___ SUPPLIED TEXT

However, a federal appeals court ruling has forced us to pay closer attention to the Pledge of Allegiance and the oath we're asking Americans—particularly school-aged Americans—to observe.
Published in 1892 as a patriotic salute for schoolchildren, the Pledge of Allegiance went through several slight revisions before Congress made it official in 1942. One year later, the U.S. Supreme Court made it a voluntary pledge for schoolchildren.
By 1954, when the words "under God" were tacked onto it, the country was in turmoil. It was the cold war era, and Senator Joseph McCarthy was stirring up a vehement anti-Communist sentiment in the country. Americans viewed the Soviet Union as a godless monster that had infiltrated our society.

______
___ PROVIDED INFORMATION

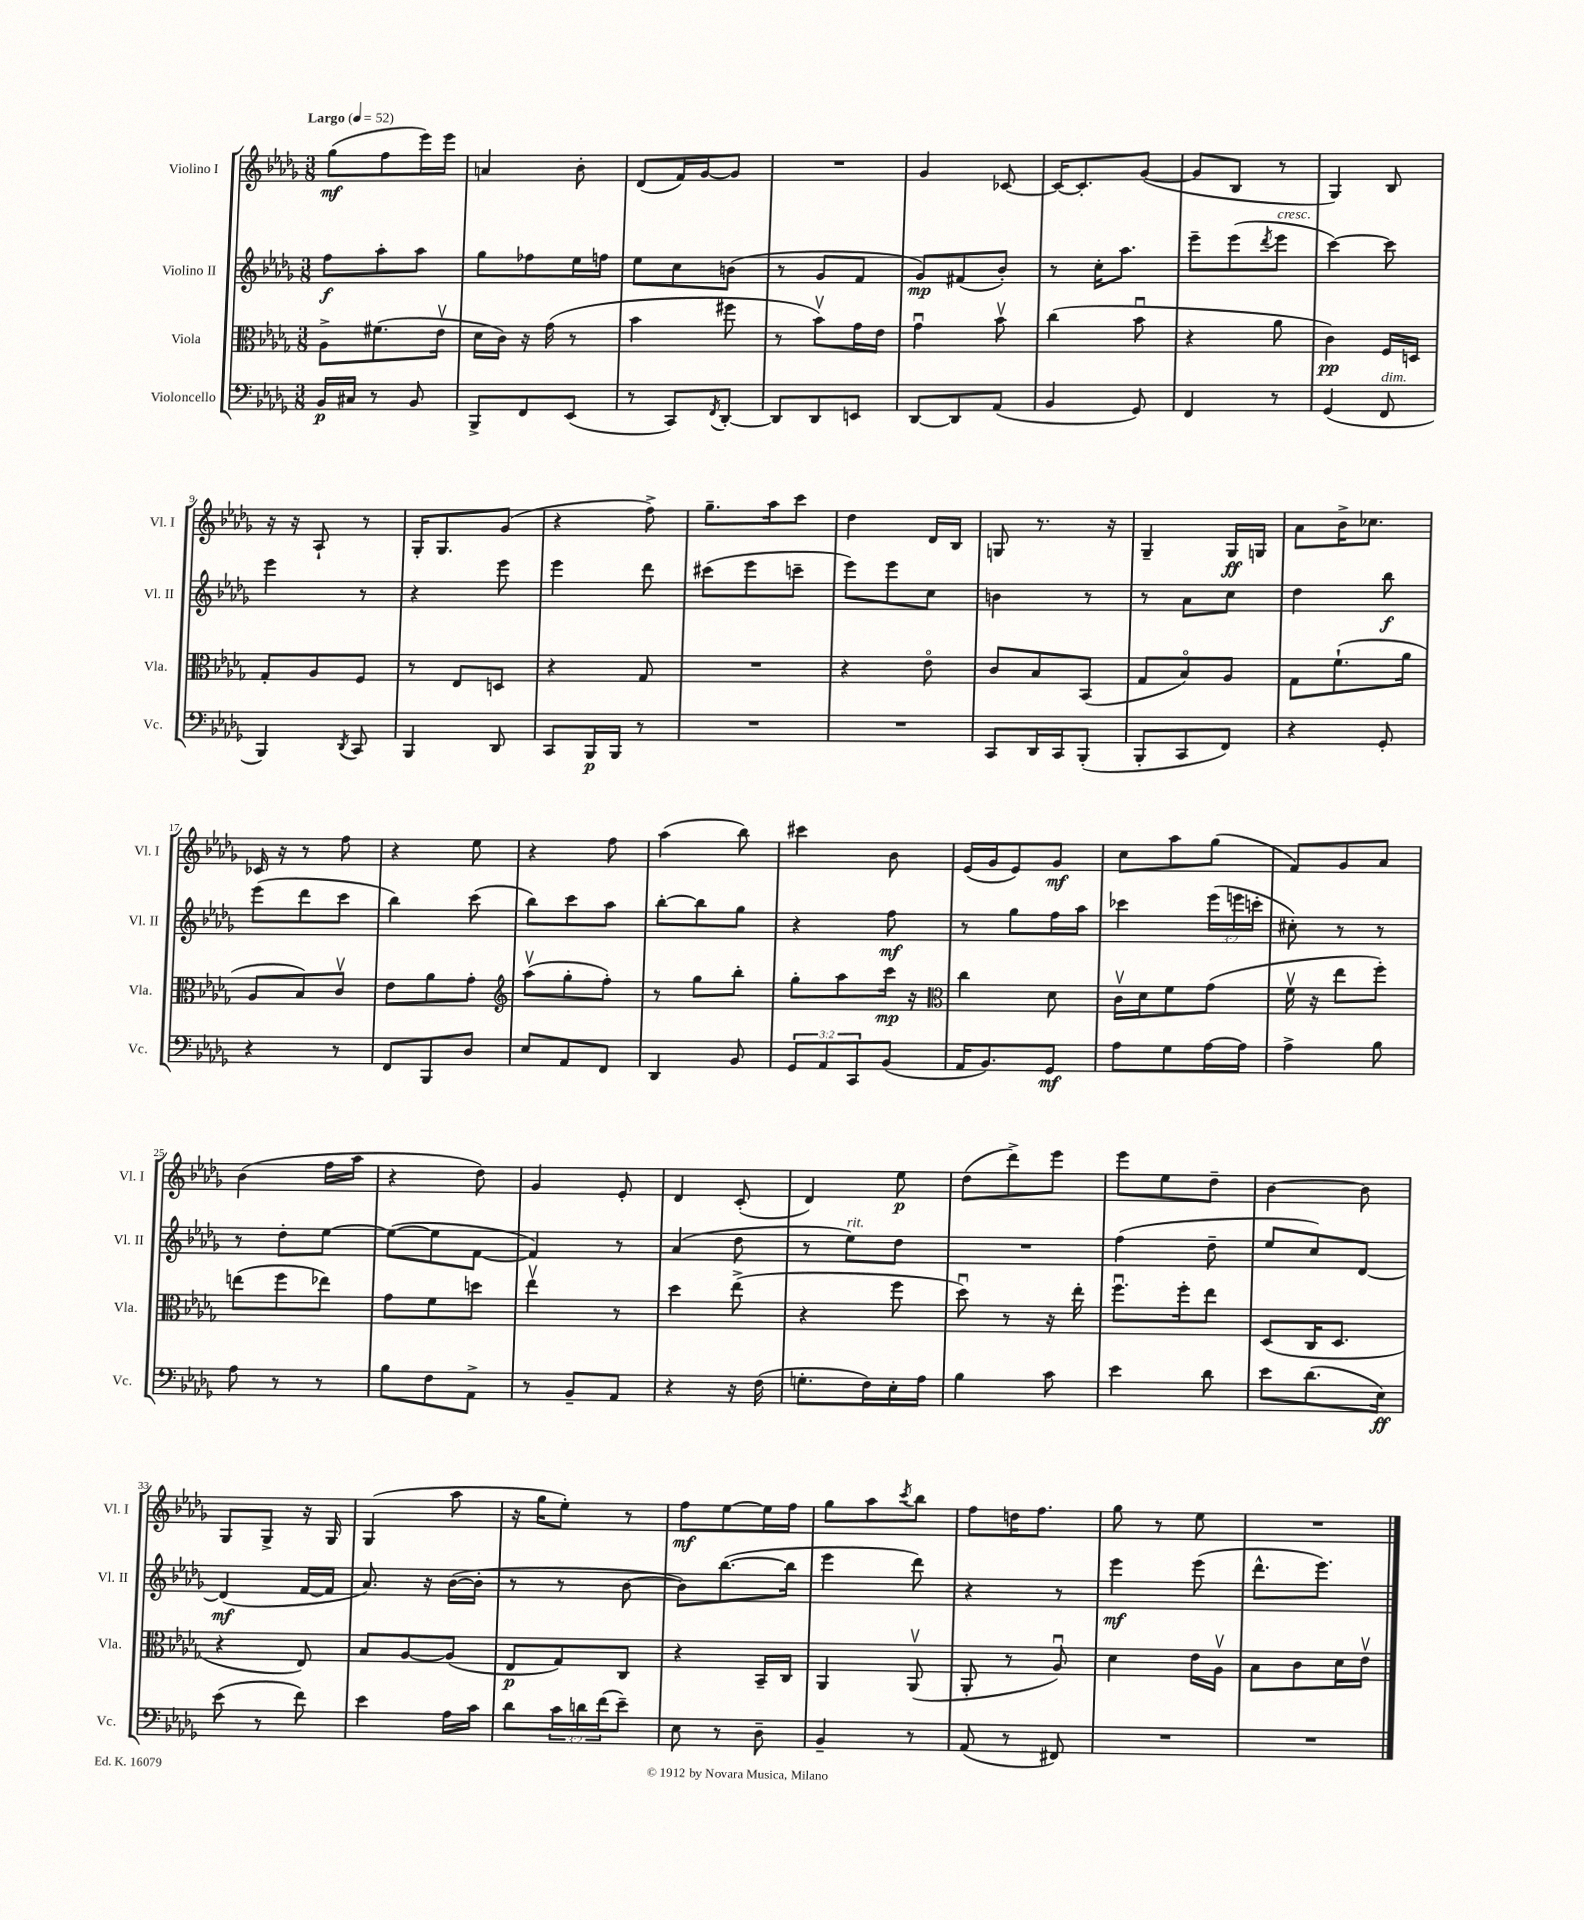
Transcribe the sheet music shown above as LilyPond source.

<<
\new StaffGroup <<
\new Staff = "s0" \with { instrumentName = "Violino I" shortInstrumentName = "Vl. I" } {
    \clef treble \key des \major \numericTimeSignature \time 3/8 \tempo "Largo" 4 = 52
    ges''8\mf( f''8 ees'''16) ees'''16 |
    a'4 bes'8-. |
    des'8( f'16) ges'16~ ges'8 |
    R4. |
    ges'4 ces'8~ |
    ces'16~ ces'8.-. ges'8~( |
    ges'8 bes8 r8 |
    ges4) bes8 |
    r16 r16 aes8-! r8 |
    ges16-. ges8. ges'8( |
    r4 f''8->) |
    ges''8.-- aes''16 c'''8 |
    des''4 des'16 bes16 |
    g8 r8. r16 |
    ges4-- ges16\ff g16 |
    aes'8 bes'16-> ces''8. |
    ces'16 r16 r8 f''8 |
    r4 ees''8 |
    r4 f''8 |
    aes''4( bes''8) |
    cis'''4 bes'8 |
    ees'16( ges'16 ees'8) ges'8\mf |
    c''8 aes''8 ges''8( |
    f'8) ges'8 aes'8 |
    bes'4( f''16 aes''16 |
    r4 des''8) |
    ges'4 ees'8-. |
    des'4 c'8-.( |
    des'4) ees''8\p |
    des''8( des'''8->) ees'''8 |
    ees'''8 ees''8 des''8-- |
    bes'4~ bes'8 |
    ges8 ges8-> r16 ges16 |
    ges4( aes''8 |
    r16 ges''16 ees''8-.) r8 |
    f''8\mf ees''8~ ees''16 f''16 |
    ges''8 aes''8 \acciaccatura { c'''8 } bes''8 |
    f''8 d''16 f''8. |
    ges''8 r8 ees''8 |
    R4. \bar "|." |
}
\new Staff = "s1" \with { instrumentName = "Violino II" shortInstrumentName = "Vl. II" } {
    \clef treble \key des \major \numericTimeSignature \time 3/8 \override Staff.TupletNumber.text = #tuplet-number::calc-fraction-text
    f''8\f aes''8-. aes''8 |
    ges''8 fes''8 ees''16 f''16 |
    ees''8 c''8 b'8( |
    r8 ges'8 f'8 |
    ges'8\mp) fis'8( bes'8-.) |
    r8 c''16-. aes''8. |
    ees'''8-- ees'''8( \acciaccatura { des'''8 } ees'''8^\markup { \italic "cresc." } |
    c'''4~) c'''8 |
    ees'''4 r8 |
    r4 ees'''8 |
    ees'''4 des'''8 |
    cis'''8( ees'''8 c'''8-- |
    ees'''8) ees'''8 c''8 |
    b'4 r8 |
    r8 aes'8 c''8 |
    des''4 bes''8\f |
    ees'''8( des'''8 c'''8 |
    bes''4) c'''8( |
    bes''8) c'''8 aes''8 |
    bes''8~-. bes''8 ges''8 |
    r4 f''8\mf |
    r8 ges''8 f''16 aes''16 |
    ces'''4 \tuplet 3/2 { ees'''16( e'''16 c'''16-. } |
    cis''8-.) r8 r8 |
    r8 des''8-. ees''8~ |
    ees''8~( ees''8 f'8~ |
    f'4) r8 |
    aes'4( des''8 |
    r8 ees''8^\markup { \italic "rit." }) des''8 |
    R4. |
    f''4( des''8-- |
    ees''8 c''8) des'8~ |
    des'4\mf( f'16~ f'16 |
    aes'8.) r16 bes'16~( bes'16-. |
    r8 r8 bes'8~ |
    bes'8) bes''8.~( bes''16 |
    ees'''4 des'''8) |
    r4 r8 |
    ees'''4\mf ees'''8( |
    des'''8.-^ ees'''8.) \bar "|." |
}
\new Staff = "s2" \with { instrumentName = "Viola" shortInstrumentName = "Vla." } {
    \clef alto \key des \major \numericTimeSignature \time 3/8
    aes8-> fis'8.( ees'16\upbow |
    des'16 c'16) r16 ges'16( r8 |
    bes'4 fis''8 |
    r8 bes'8\upbow) ges'16 ees'16 |
    ges'4\downbow bes'8\upbow |
    c''4( bes'8\downbow |
    r4 aes'8 |
    c'4\pp) f16 d16 |
    ges8-. aes8 f8 |
    r8 ees8 d8 |
    r4 ges8 |
    R4. |
    r4 ees'8\flageolet |
    c'8 bes8 bes,8( |
    ges8 bes8\flageolet) aes8 |
    ges8 f'8.-!( aes'16 |
    aes8 bes8) c'8\upbow |
    ees'8 aes'8 ges'8-. |
    \clef treble aes''8\upbow( ges''8-. f''8-.) |
    r8 ges''8 bes''8-. |
    ges''8-. aes''8 c'''16\mp r16 |
    \clef alto c''4 des'8 |
    c'16\upbow des'16 f'8 ges'8( |
    f'16\upbow r16 ees''8 f''8-.) |
    e''8( f''8 ees''8) |
    ges'8 f'8 d''8 |
    ees''4\upbow r8 |
    des''4 ees''8->( |
    r4 f''8 |
    des''8\downbow) r8 r16 ees''16-. |
    f''8.\downbow f''16-. ees''8 |
    des8( c16 des8. |
    r4 ees8) |
    bes8 aes8~ aes8( |
    ees8\p ges8) c8 |
    r4 bes,16-- c16 |
    aes,4 aes,8\upbow( |
    aes,8-. r8 aes8\downbow) |
    des'4 ees'16 aes16\upbow |
    bes8 c'8 des'16 ees'16\upbow \bar "|." |
}
\new Staff = "s3" \with { instrumentName = "Violoncello" shortInstrumentName = "Vc." } {
    \clef bass \key des \major \numericTimeSignature \time 3/8 \override Staff.TupletNumber.text = #tuplet-number::calc-fraction-text
    bes,16\p cis16 r8 bes,8 |
    bes,,8-> f,8 ees,8( |
    r8 c,8) \acciaccatura { f,8 } des,8~-. |
    des,8 des,8 e,8 |
    des,8~ des,8 aes,8( |
    bes,4 ges,8) |
    f,4 r8 |
    ges,4( f,8^\markup { \italic "dim." } |
    bes,,4) \acciaccatura { des,8 } c,8 |
    bes,,4 des,8 |
    c,8 bes,,16\p bes,,16 r8 |
    R4. |
    R4. |
    c,8 des,16 c,16 bes,,8-.( |
    bes,,8-. c,8 f,8) |
    r4 ges,8-. |
    r4 r8 |
    f,8 bes,,8 des8 |
    ees8 aes,8 f,8 |
    des,4 bes,8 |
    \tuplet 3/2 { ges,8 aes,8 c,8 } bes,8( |
    aes,16 bes,8.) ges,8\mf |
    aes8 ges8 aes16~ aes16 |
    aes4-> bes8 |
    aes8 r8 r8 |
    bes8 f8 aes,8-> |
    r8 bes,8-- aes,8 |
    r4 r16 f16( |
    g8.-. f16) ees16-. aes16 |
    bes4 c'8 |
    ees'4 des'8 |
    ees'8 des'8.( ees16\ff) |
    ees'8( r8 f'8) |
    ees'4 aes16 c'16 |
    des'8 \tuplet 3/2 { c'16 d'16 f'16( } ees'8--) |
    ees8 r8 des8-- |
    bes,4-- r8 |
    aes,8( r8 fis,8) |
    R4. |
    R4. \bar "|." |
}
>>
>>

______

- WHAT IS NEEDED -
Write the next part of the passage on the history of the Pledge of Allegiance, starting after its final sentence. The entries come from a source unrelated to the text.

- EXERCISE OUTPUT -
The nation was in the midst of an identity crisis. We had just fought the war to end all wars with the hope that the world could live in peace. But now America was thrown immediately back into the ugly face of another world war threat. Who could save us? The answer from many was "God." Thus in the heat of the politics of the day, President Dwight D. Eisenhower, recognizing the nation's need for a Supreme Being to provide strength and comfort, remarked:
"In this way we are reaffirming the transcendence of religious faith in America's heritage and future; in this way we shall constantly strengthen those spiritual weapons which forever will be our country's most powerful resource in peace and war."
But 50 years later our world is still in turmoil, with terrorism threatening our security and sense of well-being. Following the terrorist attack of September 11, the call for the belief and protection of a Supreme Being once again emerged as a part of the national ethos. However, in a society permeated with political correctness and saturated with the multiplicity of faiths, the effort to acknowledge a Supreme Being in an official capacity is an uphill struggle. And the Ninth Circuit Court of Appeals' 2-1 ruling that the Pledge of Allegiance is unconstitutional because it acknowledges that we are "one nation under God" is just the latest—but far from the last—challenge.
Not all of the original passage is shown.